Perl script to check metrics from elasticsearch for use as a custom Icinga2 check modelled after this graphite check
$ ./check-elasticsearch-metrics.pl [OPTIONS]
Required Settings:
-c [threshold]: critical threshold
-w [threshold]: warning threshold
-s [seconds]: number of seconds from now to check
-a [name]: aggregation name
-t [type]: aggregation type
-f [field_name]: the name of the field to aggregate
-q [query_string]: the query to run in elasticsearch
-h [host]: elasticsearch host
Optional Settings:
-r: reverse threshold (so amounts below threshold values will alert)
-q [port]: elasticsearch port (defaults to 9200)
Error codes:
0: Everything OK, check passed
1: Warning threshold breached
2: Critical threshold breached
4: Unknown, encountered an error querying elasticsearch
In order to use this check in a service or host, you'll need something like the following set up in your icinga custom_commands.conf:
object CheckCommand "check-elasticsearch" {
import "plugin-check-command"
command = [ "/path/to/check-elasticsearch-metrics.pl" ]
arguments = {
"-c" = "$elasticsearch_critical$"
"-w" = "$elasticsearch_warning$"
"-q" = "$elasticsearch_query$"
"-a" = "$elasticsearch_aggregation_name$"

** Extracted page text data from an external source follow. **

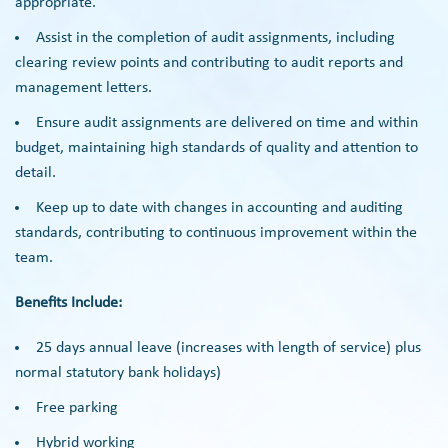
appropriate.
Assist in the completion of audit assignments, including
clearing review points and contributing to audit reports and
management letters.
Ensure audit assignments are delivered on time and within
budget, maintaining high standards of quality and attention to
detail.
Keep up to date with changes in accounting and auditing
standards, contributing to continuous improvement within the
team.
Benefits Include:
25 days annual leave (increases with length of service) plus
normal statutory bank holidays)
Free parking
Hybrid working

"-f" = "$elasticsearch_aggregation_field$"
"-t" = "$elasticsearch_aggregation_type$"
"-s" = "$elasticsearch_seconds$"
"-h" = "elasticsearch.host.example.com"
"-p" = "9200"
"-r" = {
set_if = "$elasticsearch_reverse$"
description = "Reverse - Alert when the value is UNDER warn/crit instead of OVER"
}
}
}
With that set up as a custom command you can use it in a service like this:
Service "Errors ES" {
name = "Errors ES"
check_command = "check-elasticsearch"
check_interval = "60"
retry_interval = "180"
vars.elasticsearch_critical = "10"
vars.elasticsearch_warning = "50"
vars.elasticsearch_query = "metric:web_error"
vars.elasticsearch_aggregation_name = "numberOfErrors"
vars.elasticsearch_aggregation_field = "value"
vars.elasticsearch_aggregation_type = "sum"
vars.elasticsearch_seconds = 60 * 60
}
Which will alert when it detects more than 10 errors over the space of an hour.
That's about it, I'm accepting pull requests so feel free to fork!